Sullivan called Russia's use of the treaty to gain recognition for Arctic claims the "latest attempt to grab territory in the Arctic," pointing to a series of military activities in the region.

The proper U.S. response, he said, would be to increase "our physical presence in the Arctic" by deploying military forces, and investing in infrastructure and resource development.

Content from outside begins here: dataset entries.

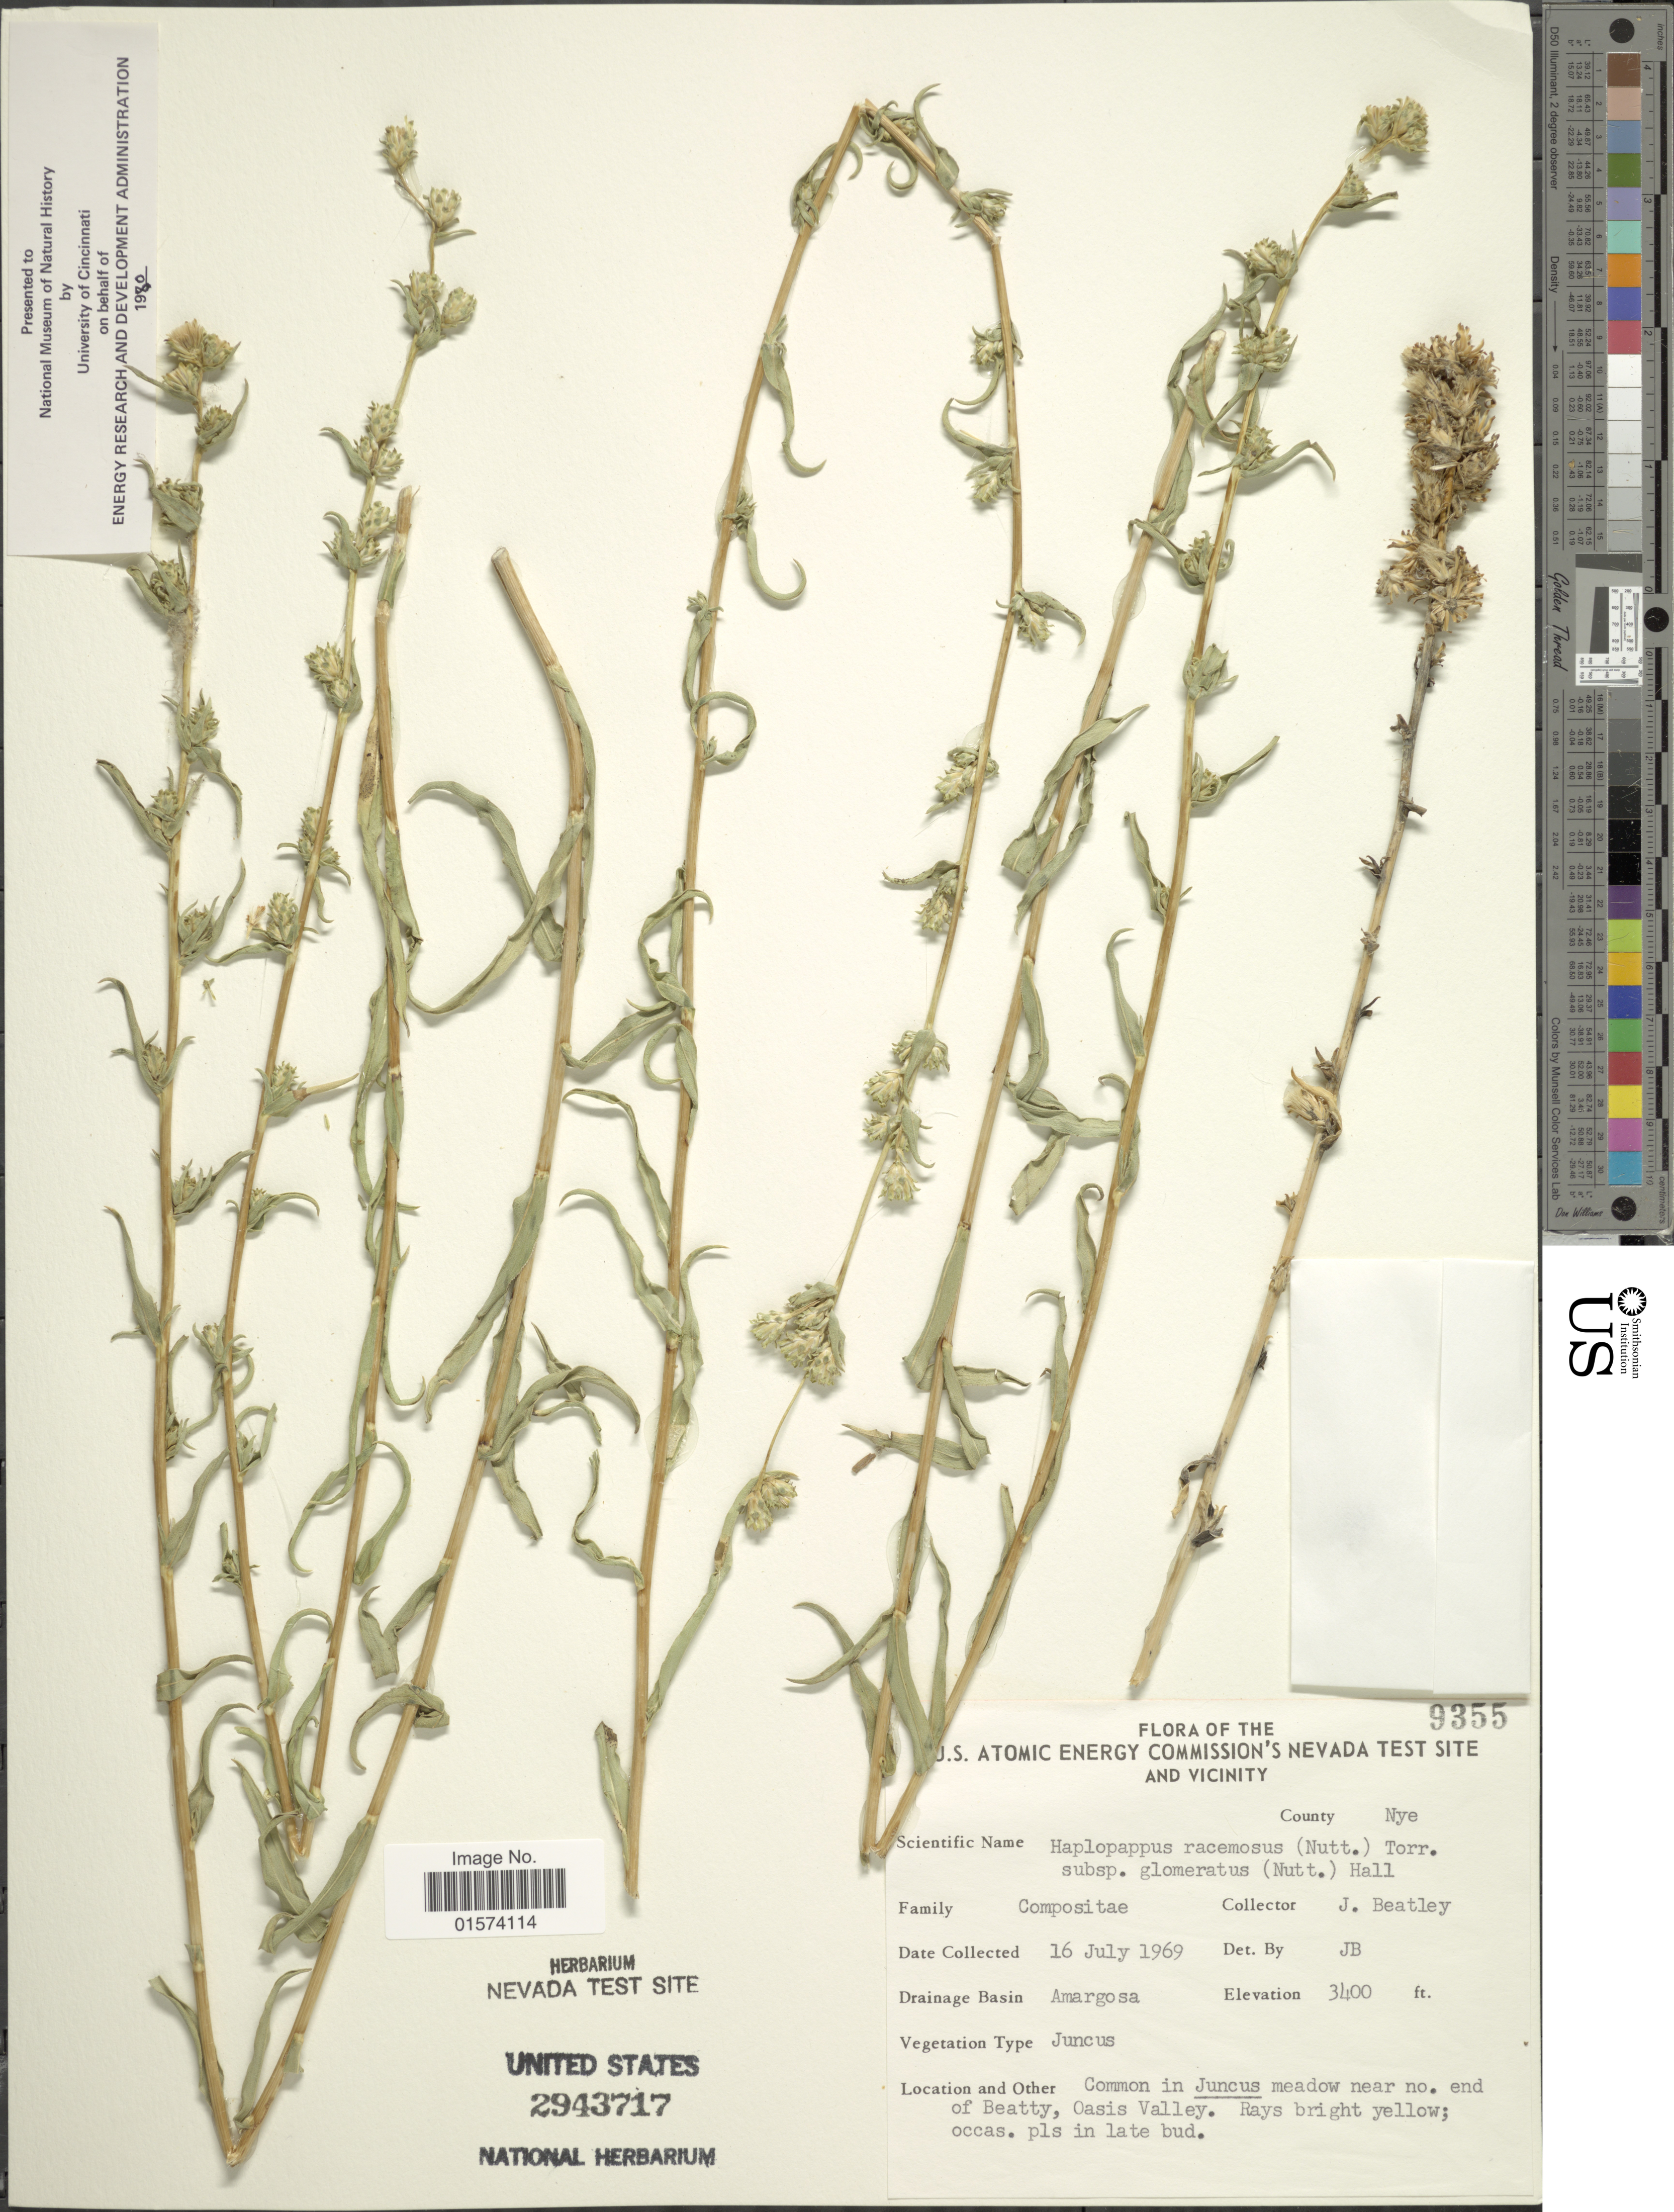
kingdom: Plantae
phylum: Tracheophyta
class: Magnoliopsida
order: Asterales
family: Asteraceae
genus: Pyrrocoma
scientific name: Pyrrocoma racemosa var. glomerata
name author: (Nutt.) H.C. Hall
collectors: J. C. Beatley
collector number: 9355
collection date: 1969-07-16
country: United States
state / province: Nevada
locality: U.S. Atomic Energy Commission's Nevada Test Site and Vicinity, County Nye, common in Juncus meadow near no. end of Beatty, Oasis Valley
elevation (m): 1036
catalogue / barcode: US 2943717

But instead, he said in an email relayed by his spokesperson, Obama administration officials "seem more focused on climate change."

"Right now, the Russians are playing chess in the Arctic and our Administration still seems to think it's tic-tac-toe," he said.

Mead Treadwell, a former Republican Alaska lieutenant governor who has long worked on Arctic issues shares some of Sullivan's misgivings about the U.N. but he still supports the treaty, noting the current version was fought for by the Reagan Administration.

"There are ways to address conservative concerns on the treaty," he said. "If it takes a moderate change to the treaty, that is better than scrapping it altogether."

Alternatively, Treadwell said the U.S. could become a signatory but refuse to send money to the International Seabed Authority, a U.N. body. "We could show that the money we invest in oceans in this country is a contribution in kind."

But political prospects for amending the treaty are dim, and provisions on in-kind contributions are not clearly defined, according to Arctic law and policy experts.

'There is no race for the Arctic'

Some Arctic policy leaders, such as Ulmer, believe international events could trigger a shift in the American position.

"One thing that may change the attitude of some senators is if other countries get their claims approved," said Ulmer. "If the U.S. is the only Arctic nation that hasn't ratified the treaty and been able to submit its claim, perhaps that will be enough of a tipping point."

In the meantime, the federal continental shelf task force has been studying the potential for Arctic territorial expansion by surveying the seabed off the coast of Alaska.

Since 2003, the task force's agencies have completed 12 missions to map out the seafloor and determine the composition of soil layers.

Arctic law expert Betsy Baker, who worked with task force, and accompanied noted oceanographer Larry Mayer on Arctic research trips, said future surveys are not planned at this point.

"They have gathered most of the data they need in the Arctic," she said. Mayer, an expert on mapping the U.S. Arctic seafloor, was on a Swedish vessel surveying waters off Greenland, and couldn't be reached for further comment.

The amount of data required to submit a claim, were the U.S. to join the treaty today, depends on its size and extent.

"It's up to each country to determine if it has the scientific research to back the claims it is submitting," Baker said.

Perceptions aside, Baker says, there is no real advantage in international law given to countries that claim territory first. "There's no race for the Arctic," she said.

The U.N. commission reviewing Russian claims is made up of scientists, and they evaluate the research data. They have no authority to decide in cases of boundary disputes, according to Baker. Countries must work out the differences on their own.

In the meantime, as Arctic countries invest heavily in oceanography, they are making their findings public.

"The big win is that we have more information," Baker said.